Since you completed your calculations for Help Conquer Cancer (HCC) in 2013, we have begun analyzing the results you generated. Here, we provide an update on that analysis work as next steps to publish our findings and make the data publicly available.
Biologists and medical researchers use the three-dimensional (3D) structure of proteins to design drugs and understand protein function. Solving a protein's 3D structure requires a long and difficult sequence of steps. The protein needs to be made into a pure crystal (like you might do to crystalize sugar by slowly evaporating sugar water.) Then X-rays are shown through the crystal, and the neat array of protein molecules in the crystal creates a pattern on the film which can be analyzed mathematically to ascertain the structure of each protein molecule. Unlike sugar, protein is notoriously difficult to crystallize. HCC addressed this bottleneck in the pipeline: with a method for recognizing successfully formed protein crystals in images taken from a very large number of automated experimental attempts. For HCC, World Community Grid volunteers analyzed hundreds of millions of these images, but these results need to be processed further in order to generate reliable automatic image classifiers, discover trends in data, and ultimately improve our understanding how proteins form crystals. Our analysis work is in progress, and there are some exciting results we will be reporting on next time.
Additionally, over the last year we have devoted considerable energy and resources to our new project on World Community Grid - Mapping Cancer Markers (MCM), and other cancer-gene-signature projects that our research group is involved in. To help with both priorities and directions, our team expanded and we have a new Post-Doctoral Fellow (Dr.
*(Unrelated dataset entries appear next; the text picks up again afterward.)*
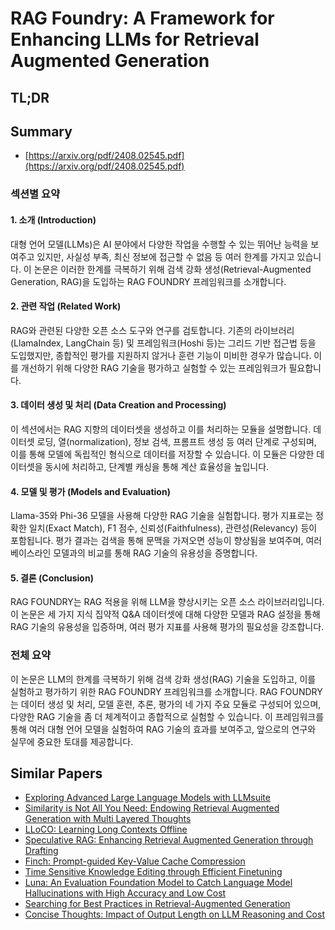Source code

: # RAG Foundry: A Framework for Enhancing LLMs for Retrieval Augmented Generation
## TL;DR
## Summary
- [https://arxiv.org/pdf/2408.02545.pdf](https://arxiv.org/pdf/2408.02545.pdf)

### 섹션별 요약

#### 1. 소개 (Introduction)
대형 언어 모델(LLMs)은 AI 분야에서 다양한 작업을 수행할 수 있는 뛰어난 능력을 보여주고 있지만, 사실성 부족, 최신 정보에 접근할 수 없음 등 여러 한계를 가지고 있습니다. 이 논문은 이러한 한계를 극복하기 위해 검색 강화 생성(Retrieval-Augmented Generation, RAG)을 도입하는 RAG FOUNDRY 프레임워크를 소개합니다.

#### 2. 관련 작업 (Related Work)
RAG와 관련된 다양한 오픈 소스 도구와 연구를 검토합니다. 기존의 라이브러리(LlamaIndex, LangChain 등) 및 프레임워크(Hoshi 등)는 그리드 기반 접근법 등을 도입했지만, 종합적인 평가를 지원하지 않거나 훈련 기능이 미비한 경우가 많습니다. 이를 개선하기 위해 다양한 RAG 기술을 평가하고 실험할 수 있는 프레임워크가 필요합니다.

#### 3. 데이터 생성 및 처리 (Data Creation and Processing)
이 섹션에서는 RAG 지향의 데이터셋을 생성하고 이를 처리하는 모듈을 설명합니다. 데이터셋 로딩, 열(normalization), 정보 검색, 프롬프트 생성 등 여러 단계로 구성되며, 이를 통해 모델에 독립적인 형식으로 데이터를 저장할 수 있습니다. 이 모듈은 다양한 데이터셋을 동시에 처리하고, 단계별 캐싱을 통해 계산 효율성을 높입니다.

#### 4. 모델 및 평가 (Models and Evaluation)
Llama-35와 Phi-36 모델을 사용해 다양한 RAG 기술을 실험합니다. 평가 지표로는 정확한 일치(Exact Match), F1 점수, 신뢰성(Faithfulness), 관련성(Relevancy) 등이 포함됩니다. 평가 결과는 검색을 통해 문맥을 가져오면 성능이 향상됨을 보여주며, 여러 베이스라인 모델과의 비교를 통해 RAG 기술의 유용성을 증명합니다.

#### 5. 결론 (Conclusion)
RAG FOUNDRY는 RAG 적용을 위해 LLM을 향상시키는 오픈 소스 라이브러리입니다. 이 논문은 세 가지 지식 집약적 Q&A 데이터셋에 대해 다양한 모델과 RAG 설정을 통해 RAG 기술의 유용성을 입증하며, 여러 평가 지표를 사용해 평가의 필요성을 강조합니다.

### 전체 요약
이 논문은 LLM의 한계를 극복하기 위해 검색 강화 생성(RAG) 기술을 도입하고, 이를 실험하고 평가하기 위한 RAG FOUNDRY 프레임워크를 소개합니다. RAG FOUNDRY는 데이터 생성 및 처리, 모델 훈련, 추론, 평가의 네 가지 주요 모듈로 구성되어 있으며, 다양한 RAG 기술을 좀 더 체계적이고 종합적으로 실험할 수 있습니다. 이 프레임워크를 통해 여러 대형 언어 모델을 실험하여 RAG 기술의 효과를 보여주고, 앞으로의 연구와 실무에 중요한 토대를 제공합니다.

## Similar Papers
- [Exploring Advanced Large Language Models with LLMsuite](2407.12036.md)
- [Similarity is Not All You Need: Endowing Retrieval Augmented Generation with Multi Layered Thoughts](2405.19893.md)
- [LLoCO: Learning Long Contexts Offline](2404.07979.md)
- [Speculative RAG: Enhancing Retrieval Augmented Generation through Drafting](2407.08223.md)
- [Finch: Prompt-guided Key-Value Cache Compression](2408.00167.md)
- [Time Sensitive Knowledge Editing through Efficient Finetuning](2406.04496.md)
- [Luna: An Evaluation Foundation Model to Catch Language Model Hallucinations with High Accuracy and Low Cost](2406.00975.md)
- [Searching for Best Practices in Retrieval-Augmented Generation](2407.01219.md)
- [Concise Thoughts: Impact of Output Length on LLM Reasoning and Cost](2407.19825.md)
Lisa Yan) helping us with advancing our HCC research.
Publishing our results and findings
We have not yet decided the time-frame or the exact form of how we will make the HCC data you generated available to the public. Thanks to World Community Grid volunteers, our project's terabytes of raw image data have been transformed into terabytes of computed image features (morphological image properties used in automated image classification). The identity of proteins in the crystallization trials is largely unknown to us and partially unknown even to the Hauptman Woodward Institute (HWI), the source of the images. The features we have computed do not directly relate to crystallization outcomes or human-understandable image labels. A classifier is required to translate computed features to meaningful human labels or experimental outcomes. We have trained multiple image classifiers so far, but are confident that we can improve them. It is essential (and practical) that we finish this part of research, and publish our findings before releasing the useful data.
The Grid-computed results of Help Conquer Cancer have yet to be fully analyzed. Once complete, we intend to publish one or more papers based on the analysis, but cannot currently estimate a time-frame.
The High-Throughput Screening Lab at HWI supplied the original protein-crystallization image data, and indeed continues to generate more. Both HWI and the scientists who send them protein samples will benefit from the HCC research in two ways: better systems for automatically classifying protein-crystallization images (saving time and manual labour), and better understanding of the protein crystallization process.